Ms Brooks, a close confidante to Mr Murdoch, was running the media tycoon’s British newspaper arm from 2009 to 2011. Mr Edis said the affair between Ms Brooks and Mr Coulson had lasted for at least six years.

The relationship had been discovered after police found a word document containing a 2004 letter on a computer stored at Ms Brooks’s home.

“You are my best friend ... I tell you everything, I confide in you ... I love you, I care about you,” the letter from Ms Brooks to Mr Coulson said, according to Mr Edis who read it out to the jury of nine women and three women.

The court heard that the letter was apparently written by Ms Brooks in response to Mr Coulson trying to end the affair.

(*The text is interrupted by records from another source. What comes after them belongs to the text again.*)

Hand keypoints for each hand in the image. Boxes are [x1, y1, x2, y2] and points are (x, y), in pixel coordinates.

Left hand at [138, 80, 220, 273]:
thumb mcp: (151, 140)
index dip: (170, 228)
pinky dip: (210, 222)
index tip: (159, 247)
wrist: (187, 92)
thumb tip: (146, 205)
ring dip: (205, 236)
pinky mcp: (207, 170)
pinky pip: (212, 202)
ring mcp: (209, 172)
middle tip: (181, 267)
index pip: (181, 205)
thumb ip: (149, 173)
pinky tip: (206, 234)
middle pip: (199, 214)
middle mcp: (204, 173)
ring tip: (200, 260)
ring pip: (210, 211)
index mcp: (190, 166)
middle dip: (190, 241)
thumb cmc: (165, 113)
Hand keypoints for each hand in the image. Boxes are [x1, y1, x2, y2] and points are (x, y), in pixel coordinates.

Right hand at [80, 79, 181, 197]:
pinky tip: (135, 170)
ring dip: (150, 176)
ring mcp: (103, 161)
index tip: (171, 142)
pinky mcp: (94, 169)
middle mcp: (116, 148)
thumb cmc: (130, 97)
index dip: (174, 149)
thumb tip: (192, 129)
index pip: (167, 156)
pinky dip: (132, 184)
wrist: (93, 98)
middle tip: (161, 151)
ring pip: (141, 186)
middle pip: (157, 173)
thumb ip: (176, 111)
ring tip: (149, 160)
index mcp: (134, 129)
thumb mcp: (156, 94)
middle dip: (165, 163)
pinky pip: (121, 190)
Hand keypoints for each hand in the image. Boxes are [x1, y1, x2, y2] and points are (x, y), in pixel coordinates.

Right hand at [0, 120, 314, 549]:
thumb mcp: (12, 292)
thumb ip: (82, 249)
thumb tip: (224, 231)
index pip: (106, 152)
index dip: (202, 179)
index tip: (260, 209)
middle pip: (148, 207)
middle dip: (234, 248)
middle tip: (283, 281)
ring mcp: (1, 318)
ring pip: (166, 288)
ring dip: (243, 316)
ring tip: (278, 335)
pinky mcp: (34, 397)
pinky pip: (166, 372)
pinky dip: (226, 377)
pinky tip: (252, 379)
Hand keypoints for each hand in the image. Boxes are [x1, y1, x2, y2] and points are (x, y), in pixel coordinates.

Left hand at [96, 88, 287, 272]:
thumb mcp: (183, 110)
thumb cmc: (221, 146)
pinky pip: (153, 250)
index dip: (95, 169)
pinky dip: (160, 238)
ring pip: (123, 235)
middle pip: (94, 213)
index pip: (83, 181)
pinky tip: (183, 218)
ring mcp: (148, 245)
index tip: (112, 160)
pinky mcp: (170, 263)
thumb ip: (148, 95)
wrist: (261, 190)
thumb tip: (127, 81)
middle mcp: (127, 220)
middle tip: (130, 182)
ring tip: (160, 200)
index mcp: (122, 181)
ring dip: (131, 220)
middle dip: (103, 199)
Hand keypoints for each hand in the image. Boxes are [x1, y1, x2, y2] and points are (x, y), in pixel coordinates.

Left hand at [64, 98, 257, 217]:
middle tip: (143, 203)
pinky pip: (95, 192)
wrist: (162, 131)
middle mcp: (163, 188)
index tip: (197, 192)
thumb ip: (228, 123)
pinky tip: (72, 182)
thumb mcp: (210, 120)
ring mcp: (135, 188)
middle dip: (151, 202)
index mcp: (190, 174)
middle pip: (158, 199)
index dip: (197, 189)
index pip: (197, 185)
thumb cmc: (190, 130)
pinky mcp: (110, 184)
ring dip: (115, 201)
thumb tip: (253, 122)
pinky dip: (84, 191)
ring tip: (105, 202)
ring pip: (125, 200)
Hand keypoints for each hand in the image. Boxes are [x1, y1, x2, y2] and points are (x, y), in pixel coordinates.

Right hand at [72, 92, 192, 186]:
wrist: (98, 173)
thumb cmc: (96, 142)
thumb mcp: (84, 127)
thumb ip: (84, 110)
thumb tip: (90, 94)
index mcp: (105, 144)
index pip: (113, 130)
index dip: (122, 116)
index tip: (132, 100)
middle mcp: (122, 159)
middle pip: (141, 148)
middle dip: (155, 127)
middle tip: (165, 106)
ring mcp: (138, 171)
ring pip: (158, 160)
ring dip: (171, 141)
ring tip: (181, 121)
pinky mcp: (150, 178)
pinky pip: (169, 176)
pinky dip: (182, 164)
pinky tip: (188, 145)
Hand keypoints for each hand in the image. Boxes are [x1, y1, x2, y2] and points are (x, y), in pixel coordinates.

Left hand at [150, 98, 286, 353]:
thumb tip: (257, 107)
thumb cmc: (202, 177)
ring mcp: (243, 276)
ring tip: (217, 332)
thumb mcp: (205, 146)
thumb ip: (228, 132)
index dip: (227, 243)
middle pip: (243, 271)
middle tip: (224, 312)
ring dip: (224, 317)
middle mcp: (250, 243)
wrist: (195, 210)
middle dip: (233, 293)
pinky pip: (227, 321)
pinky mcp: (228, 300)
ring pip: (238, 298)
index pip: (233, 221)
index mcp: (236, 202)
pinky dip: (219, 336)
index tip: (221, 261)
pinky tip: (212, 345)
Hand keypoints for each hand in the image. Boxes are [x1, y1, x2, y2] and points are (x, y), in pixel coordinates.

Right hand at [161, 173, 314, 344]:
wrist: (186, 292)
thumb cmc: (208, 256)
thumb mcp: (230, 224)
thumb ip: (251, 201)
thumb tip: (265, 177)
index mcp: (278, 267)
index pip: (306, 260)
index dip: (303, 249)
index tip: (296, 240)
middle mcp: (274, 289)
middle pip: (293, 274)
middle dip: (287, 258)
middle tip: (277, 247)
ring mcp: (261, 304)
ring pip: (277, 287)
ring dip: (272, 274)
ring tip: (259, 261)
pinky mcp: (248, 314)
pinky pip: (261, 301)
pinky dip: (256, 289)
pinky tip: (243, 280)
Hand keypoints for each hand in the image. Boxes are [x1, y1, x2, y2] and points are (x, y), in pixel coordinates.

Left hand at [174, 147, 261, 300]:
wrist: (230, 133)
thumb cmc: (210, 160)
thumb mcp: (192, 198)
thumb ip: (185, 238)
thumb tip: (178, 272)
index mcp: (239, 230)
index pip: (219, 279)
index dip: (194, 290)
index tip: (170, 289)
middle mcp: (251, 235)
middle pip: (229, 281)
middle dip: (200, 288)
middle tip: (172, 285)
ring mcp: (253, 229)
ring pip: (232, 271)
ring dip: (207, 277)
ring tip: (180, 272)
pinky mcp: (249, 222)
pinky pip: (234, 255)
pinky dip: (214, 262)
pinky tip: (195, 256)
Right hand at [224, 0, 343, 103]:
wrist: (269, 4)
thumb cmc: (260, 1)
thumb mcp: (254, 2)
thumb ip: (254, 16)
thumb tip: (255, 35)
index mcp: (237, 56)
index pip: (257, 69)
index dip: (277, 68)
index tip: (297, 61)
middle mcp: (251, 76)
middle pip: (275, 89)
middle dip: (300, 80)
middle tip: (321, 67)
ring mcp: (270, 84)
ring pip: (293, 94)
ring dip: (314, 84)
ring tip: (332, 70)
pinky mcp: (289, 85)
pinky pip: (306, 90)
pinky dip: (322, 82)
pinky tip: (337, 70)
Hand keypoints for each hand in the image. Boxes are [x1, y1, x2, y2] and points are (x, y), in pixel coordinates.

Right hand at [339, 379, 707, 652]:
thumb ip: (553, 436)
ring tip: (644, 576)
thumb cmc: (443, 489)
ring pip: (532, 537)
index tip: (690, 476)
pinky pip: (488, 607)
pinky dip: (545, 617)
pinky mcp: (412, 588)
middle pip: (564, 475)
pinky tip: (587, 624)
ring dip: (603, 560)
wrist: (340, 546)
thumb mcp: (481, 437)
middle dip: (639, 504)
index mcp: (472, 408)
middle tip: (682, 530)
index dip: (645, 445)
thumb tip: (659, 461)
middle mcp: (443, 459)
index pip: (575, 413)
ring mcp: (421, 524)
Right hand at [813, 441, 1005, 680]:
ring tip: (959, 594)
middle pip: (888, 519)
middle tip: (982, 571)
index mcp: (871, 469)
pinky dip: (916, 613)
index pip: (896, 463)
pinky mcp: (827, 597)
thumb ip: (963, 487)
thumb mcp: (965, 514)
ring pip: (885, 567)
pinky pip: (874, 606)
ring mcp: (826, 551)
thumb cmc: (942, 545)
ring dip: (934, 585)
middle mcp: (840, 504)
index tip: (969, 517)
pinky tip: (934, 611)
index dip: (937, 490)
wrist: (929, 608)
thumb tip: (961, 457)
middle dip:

Mr Edis told jurors he was not revealing the affair to deliberately intrude into their privacy or to make a “moral judgment”.

“But Mrs Brooks and Mr Coulson are charged with conspiracy and, when people are charged with conspiracy, the first question a jury has to answer is how well did they know each other? How much did they trust each other?

“And the fact that they were in this relationship which was a secret means that they trusted each other quite a lot with at least that secret and that’s why we are telling you about it.”

He said the revelation was likely to attract a “great deal of publicity” and may draw some “unfair, unkind and unnecessary” comment.